— Instructions to follow —
Using the Silver Coast text, answer each question briefly.
1. Into which airport do all US departures fly at the moment?
2. How many days did the September itinerary cover?
3. In how many candidate locations would the trip have overnights?
(Document text Opens)
The Silver Coast

With our first trip to Portugal being an unqualified success and knowing that Carvoiero is a viable option for an expat adventure, Jill and I sat down to talk about next steps. The Algarve has a whole lot to like with only three potential negative marks on the ledger:

  1. We’ve been told the Algarve is feast or famine in terms of high season being very crowded and low season being deserted – with a lot of businesses either on restricted hours or closed outright during low season.
  2. The Algarve seems to have taken on the flavor of the tourists and expats who flock there, meaning that it’s feels more like a resort area than an authentic Portuguese cultural experience.
  3. It’s a 3-ish hour drive to the Lisbon airport. There is an international airport in Faro, but, at least at the moment, all US departures fly into Lisbon. That would make for less-than-ideal logistics for our periodic returns to the US and also fetching any visiting dignitaries.

Because the Algarve has what approximates a Mediterranean climate and is also a National Geographic highlight reel of beautiful landscapes, none of the above concerns rise to the level of serious deterrent.

The logical next step in our evaluation process was to make a second trip to explore the Silver Coast, the coastal area starting just south of Lisboa and stretching north to O Porto. Jill went into research mode and plotted out a 9-day September itinerary that would have us fly into Lisboa and out of Porto with overnights in five different candidate locations.
(Document text Closes)
(Data to examine Opens)
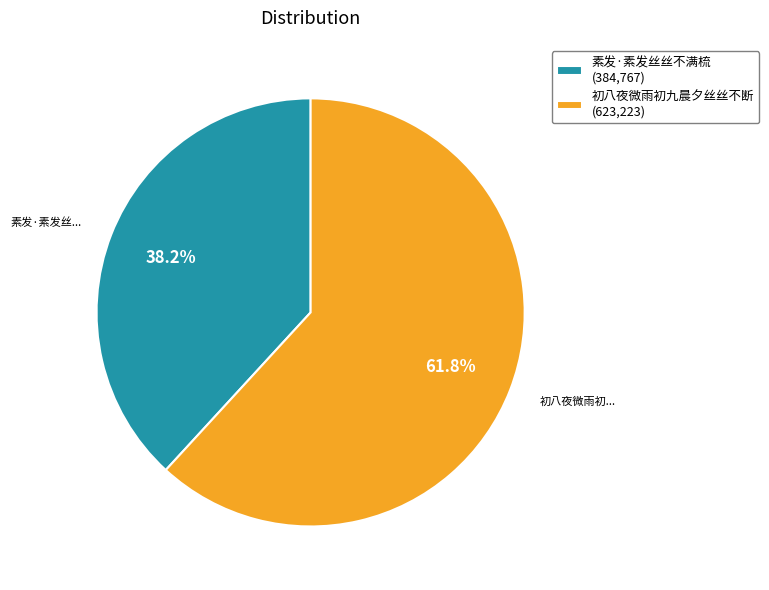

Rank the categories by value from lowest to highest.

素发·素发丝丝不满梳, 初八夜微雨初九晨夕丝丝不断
(Data to examine Closes)
(Data to examine Opens)
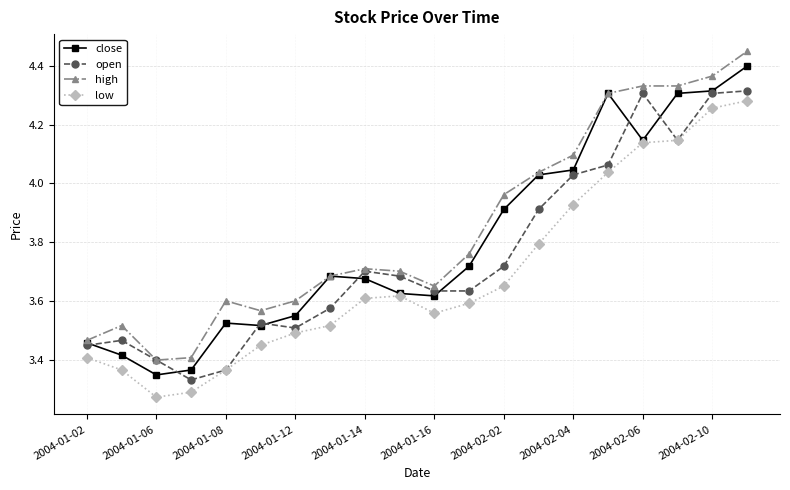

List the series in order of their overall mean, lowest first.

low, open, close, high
(Data to examine Closes)
— Solution —
1. Lisbon
2. Nine days
3. Five